While it is important to screen shops at all times when getting a tattoo, it is doubly important while you are breastfeeding. Ensure that the shop is certified by the Red Cross and following all the recommended guidelines for sterilization and bloodborne pathogen prevention. It would be beneficial to sit down with the artist and discuss your situation. This would be the perfect time to explain that you are a nursing mother and discuss options.
Allow Time to Heal
Ensure that you have had ample time to heal. Many tattoo artists believe that the human body needs time to heal after childbirth. Therefore, many artists will require a mother to wait 9-12 months after birth before considering a tattoo. Many suggest as much as 18 months.
Consider the Possibility of Allergic Reaction
After childbirth, your body can change. Therefore, allergic reaction and ink rejection is a real concern, even if you didn't have a problem prior to having children. Since it is unknown how this might affect your milk, you must take this into consideration when choosing to get a tattoo.

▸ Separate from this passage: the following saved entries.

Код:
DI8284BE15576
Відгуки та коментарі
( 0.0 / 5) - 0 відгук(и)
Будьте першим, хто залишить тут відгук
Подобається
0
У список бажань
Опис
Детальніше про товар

Research Inks and Consider Less Toxic Brands
To alleviate the risk of a reaction or toxic materials, you'll want to investigate the inks that are used by the tattoo shop and the artist. Possibly find an artist that uses brands that are considered to be less toxic.
Follow all aftercare instructions offered to you by the artist. Be diligent in watching for infection and caring properly for the healing skin.
Maybe you've waited the appropriate time, scoped out the perfect shop, and you know exactly how you want your angel's name. But where should you put it? It might seem like common knowledge, but if you are considering getting a tattoo while nursing, your breasts and nipples are pretty much off limits.
Additionally, you'll want to avoid places that your child might accidentally scratch, touch, or rub, since this can increase your chance for getting an infection or bacteria near your open wound. This can include, but isn't limited to: your forearms, chest, shoulders, and ribcage. The tops of your thighs might be a little iffy as well, depending on the season. Additionally, if you use any type of covering that might rub on your shoulder blades, it might be best to avoid those areas as well.
Some places that might work well for a nursing mother include lower back, ankle, calf, foot, and possibly even the bicep.
Weighing the Risks
While there has been very little research in this area, there are some facts and myths about getting a tattoo while nursing. While the ink will not transfer through your breast milk, some of the inks can be toxic. Additionally, the risk of infection is always a possibility when you puncture the skin. However, by doing your research and taking the proper precautions, you can mitigate most of the risks for that must-have tattoo - so the choice is yours.